Angela spoke to the driver of the vehicle she was blockading, and found out that it was Selex ES. Selex ES is a major arms producer and has a presence in Brazil, Saudi Arabia, Turkey and the US. In Saudi Arabia, it “designs, develops, produces and supports mission-critical defence electronic systems.” The prosecution mentioned CAAT’s legal proceedings against the UK government’s arms sales to Saudi Arabia, as an example of other means of affecting change; but Angela said that legal proceedings are lengthy and not quick enough to stop deaths happening now. “If I don’t put my body in the way, this equipment will help kill someone. I have to do as much as I can do to stop that from happening… If I knew of anything else I could do to stop the arms fair, tell me how to do it. I do not believe that I can singlehandedly stop the global arms trade. But with other people we can.”
Tom from Yorkshire helped stop an armoured vehicle from entering the Excel Centre during the academic protest ‘Conference at the Gates’. When questioned about why he took action, he said “I only acted because the government is failing to enforce its own laws”.
He spoke about the serious risk that the equipment destined for the Excel Centre would be used against civilians, given that official delegations from countries like Saudi Arabia were attending, and the companies supplying its weapons were exhibiting. When asked by police whether there was anything they could do to get him to move, he replied: “Yes; if you turn the tank away and ensure it doesn’t reach the arms fair”.
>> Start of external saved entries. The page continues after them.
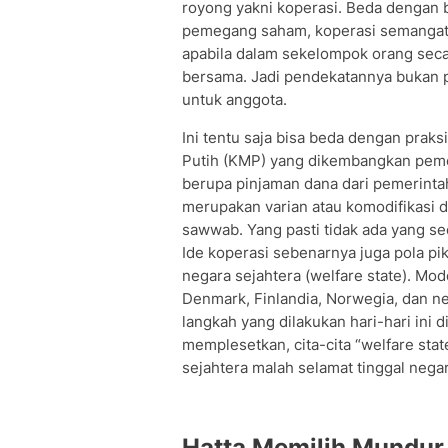
royong yakni koperasi. Beda denga
pemegang saham, koperasi semangatn
apabila dalam sekelompok orang se
bersama. Jadi pendekatannya bukan p
untuk anggota.
Ini tentu saja bisa beda dengan prak
Putih (KMP) yang dikembangkan peme
berupa pinjaman dana dari pemerinta
merupakan varian atau komodifikasi da
sawwab. Yang pasti tidak ada yang se
Ide koperasi sebenarnya juga pola p
negara sejahtera (welfare state). Mode
Denmark, Finlandia, Norwegia, dan n
langkah yang dilakukan hari-hari ini
memplesetkan, cita-cita “welfare state
sejahtera malah selamat tinggal nega
Hatta Memilih Mundur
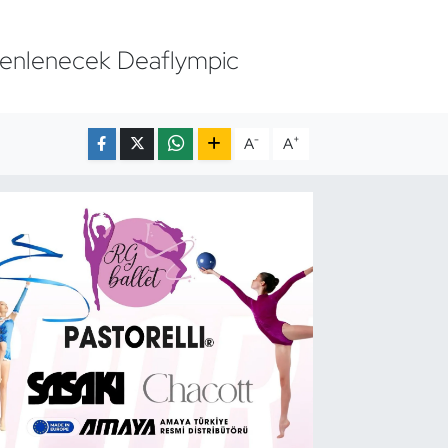
üzenlenecek Deaflympic
-
+
A
A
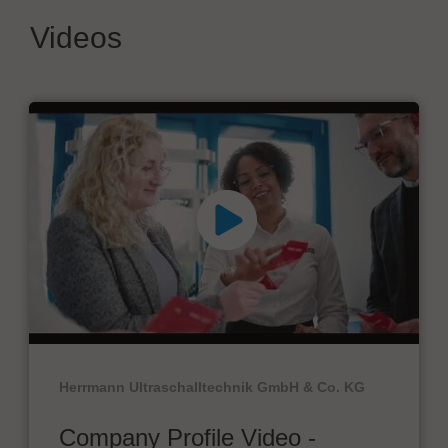
Videos
Herrmann Ultraschalltechnik GmbH & Co. KG
Company Profile Video -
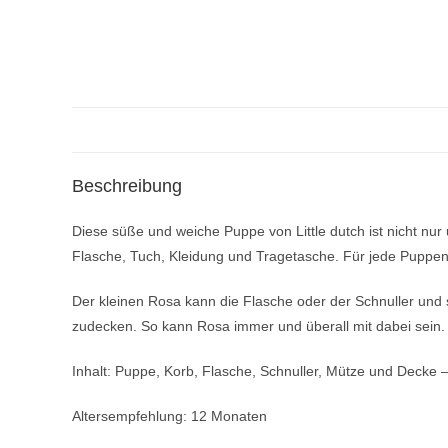
Beschreibung
Diese süße und weiche Puppe von Little dutch ist nicht nur
Flasche, Tuch, Kleidung und Tragetasche. Für jede Pupp
Der kleinen Rosa kann die Flasche oder der Schnuller und
zudecken. So kann Rosa immer und überall mit dabei sein. 
Inhalt: Puppe, Korb, Flasche, Schnuller, Mütze und Decke –
Altersempfehlung: 12 Monaten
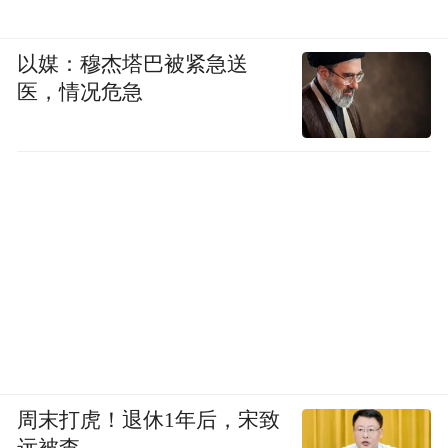
以媒：穆杰塔巴被紧急送
医，情况危急
周末打虎！退休1年后，宋致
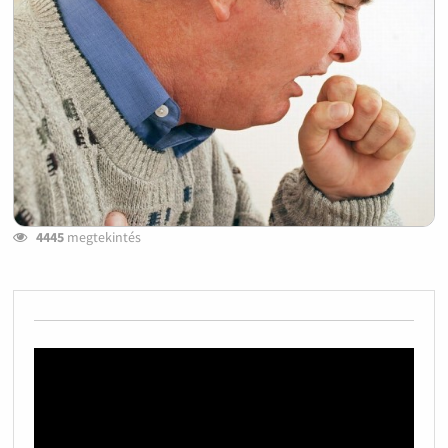
4445
megtekintés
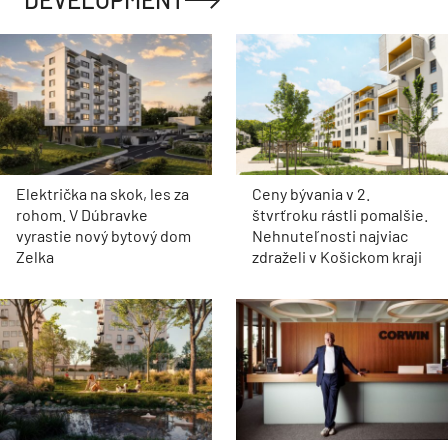
Električka na skok, les za
Ceny bývania v 2.
rohom. V Dúbravke
štvrťroku rástli pomalšie.
vyrastie nový bytový dom
Nehnuteľnosti najviac
Zelka
zdraželi v Košickom kraji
Both activists have tried to create change through many other means, including lobbying their MPs; writing to local newspapers; organising public awareness-raising events; running for local councillors and social media and blogging.
The third defendant, Lisa, acted to try and stop Turkey’s crimes against Kurdish people, having spent time in Kurdish communities which have since suffered gross human rights violations. Lisa talked about how on the day she was arrested; a town she had been in a month earlier – Cizre – was surrounded by police and the military, tanks and rockets, and there were snipers on the street. Hundreds of people were killed indiscriminately and thousands have been internally displaced. Lisa has written several articles about the Kurdish massacre and is involved in Kurdish solidarity work in England. She was with a Kurdish friend on the day she was arrested.
The trial will continue all of this week at Stratford Magistrates Court from 10am and anyone is allowed to watch it from the public gallery.